## TEXT
☆ ☆ ☆ ☆ ☆
Every rand spent on South Africa’s new basic income grant will be an extra rand of tax

 ·27 Oct 2021

The government could fund a new basic income grant for South Africa by borrowing money, but ultimately it will be taxpayers who pay for the new scheme, says Wits University professor Michael Sachs.

In a presentation hosted by the Department of Social Development on Tuesday (26 October), Sachs said that a decision to borrow money for the new grant would be dependent on two factors:

  • The current state of the economy;
  • Government’s fiscal position.

Ultimately, even if the government does decide to borrow instead of raising taxes directly, Sachs said that the issue of expenditures and taxes cannot be separated and that it was ultimately just a ‘sequencing issue’.

“We might say let’s introduce the expenditure first and wait a year or two before we introduce the taxes. But eventually, in the next year or two, every rand that we spend on income support means an extra rand of taxation. Either now or in the very near future.”

While there are several ways that the government could extract this money – including money-printing, conscription and borrowing – Sachs said that taxation is the most transparent, accountable, progressive and efficient mechanism.

Tax has also proven to be the only mechanism that is compatible with sustained economic growth, he said.

“In my view, in the medium-term, the only dependable sources of revenue are Personal Income Tax (PIT) and value-added tax (VAT).

“These two instruments have several important properties, but most importantly, they exist. A tax that exists and has been shown to raise revenue is a much stronger candidate compared to a tax that only exists as a concept in somebody else’s mind.”
☆ ☆ ☆ ☆ ☆
## SHORT PROBLEM A
According to the basic income grant article, which two taxes does Sachs consider the only dependable sources of revenue in the medium term?
## SHORT PROBLEM B
Reproduce word for word the entries that begin at the line containing "purple star at" and run through the end of the entries.

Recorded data
☆ ☆ ☆ ☆ ☆
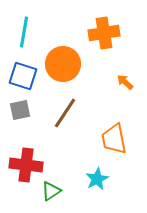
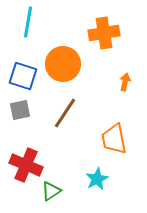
cyan line: moved 4 px right, 10 px up
orange arrow: rotated 60 degrees clockwise
red cross: rotated 16 degrees clockwise
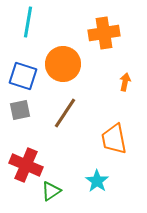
cyan star: moved 2 px down; rotated 10 degrees counterclockwise
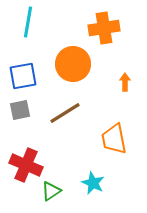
orange cross: moved 5 px up
orange circle: moved 10 px right
blue square: rotated 28 degrees counterclockwise
orange arrow: rotated 12 degrees counterclockwise
brown line: rotated 24 degrees clockwise
cyan star: moved 4 px left, 2 px down; rotated 10 degrees counterclockwise
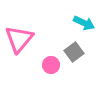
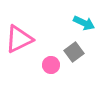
pink triangle: rotated 24 degrees clockwise
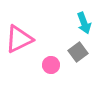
cyan arrow: rotated 45 degrees clockwise
gray square: moved 4 px right
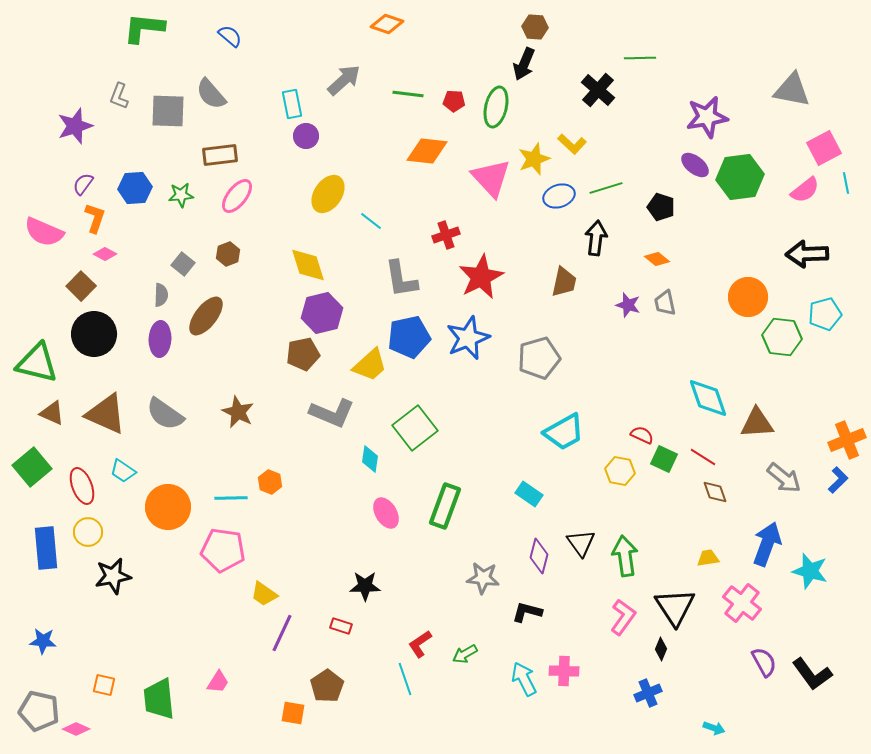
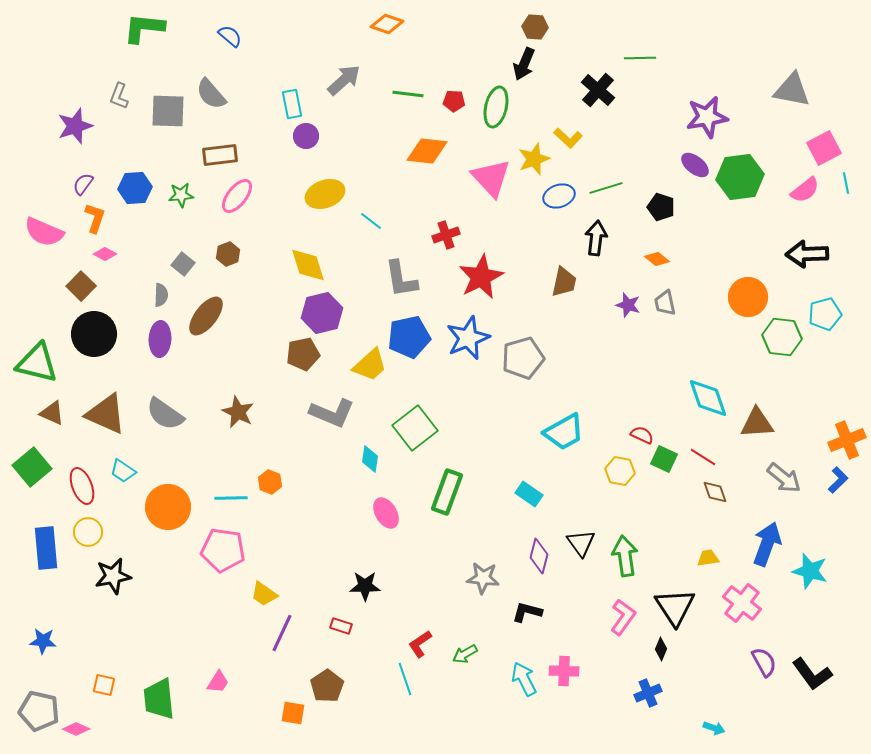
yellow L-shape at (572, 144): moved 4 px left, 6 px up
yellow ellipse at (328, 194): moved 3 px left; rotated 36 degrees clockwise
gray pentagon at (539, 358): moved 16 px left
green rectangle at (445, 506): moved 2 px right, 14 px up
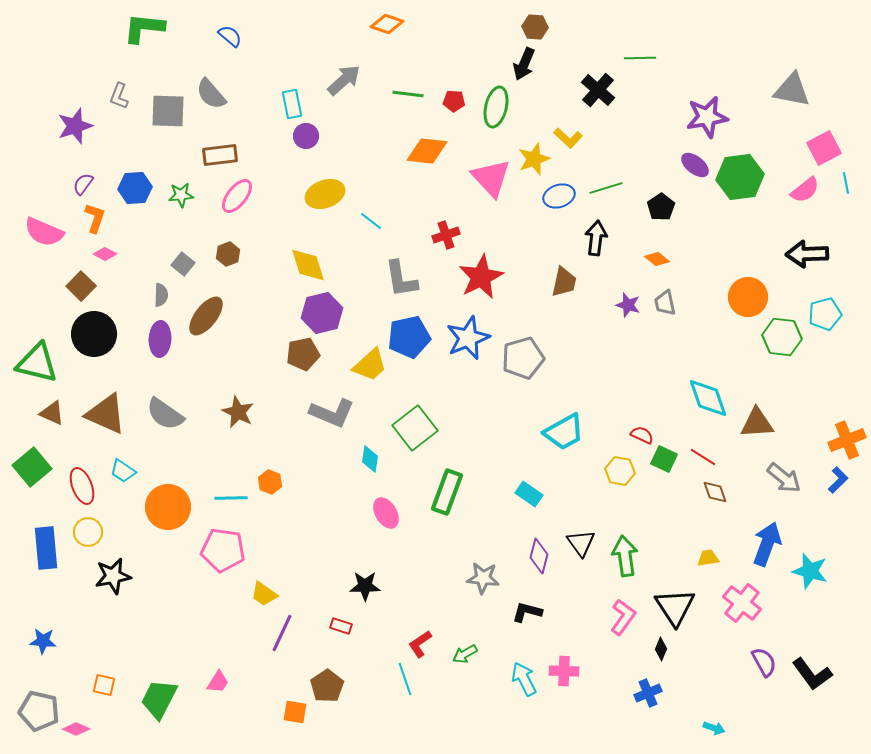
black pentagon at (661, 207): rotated 20 degrees clockwise
green trapezoid at (159, 699): rotated 33 degrees clockwise
orange square at (293, 713): moved 2 px right, 1 px up
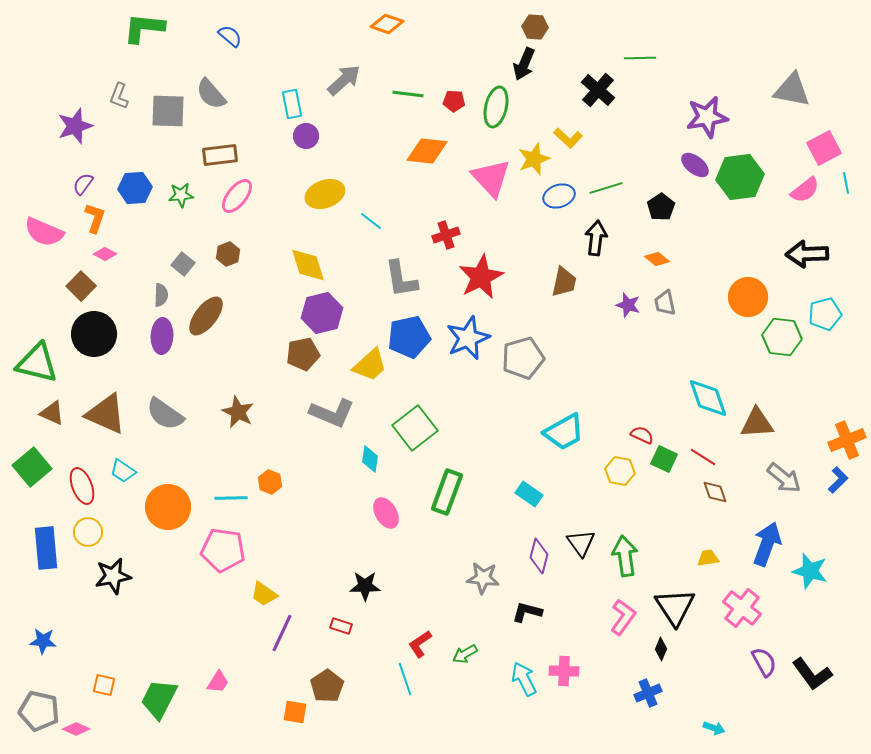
purple ellipse at (160, 339): moved 2 px right, 3 px up
pink cross at (742, 603): moved 5 px down
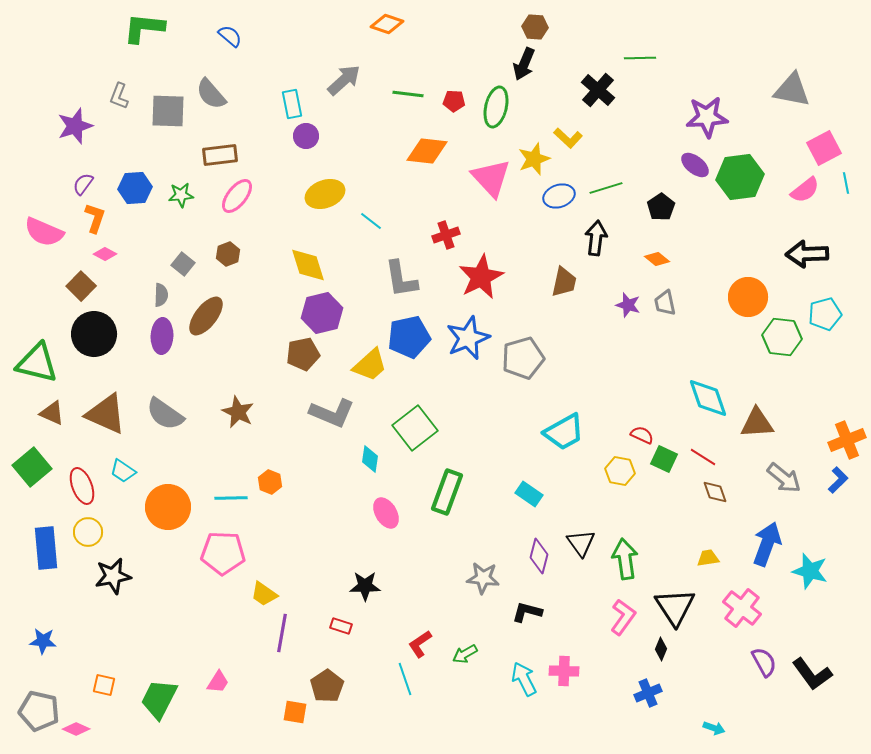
purple star at (707, 117): rotated 6 degrees clockwise
pink pentagon at (223, 550): moved 3 px down; rotated 6 degrees counterclockwise
green arrow at (625, 556): moved 3 px down
purple line at (282, 633): rotated 15 degrees counterclockwise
☆ ☆ ☆ ☆ ☆
## RESULT A
Personal Income Tax (PIT) and value-added tax (VAT).

## RESULT B
purple star at (707, 117): rotated 6 degrees clockwise
pink pentagon at (223, 550): moved 3 px down; rotated 6 degrees counterclockwise
green arrow at (625, 556): moved 3 px down
purple line at (282, 633): rotated 15 degrees counterclockwise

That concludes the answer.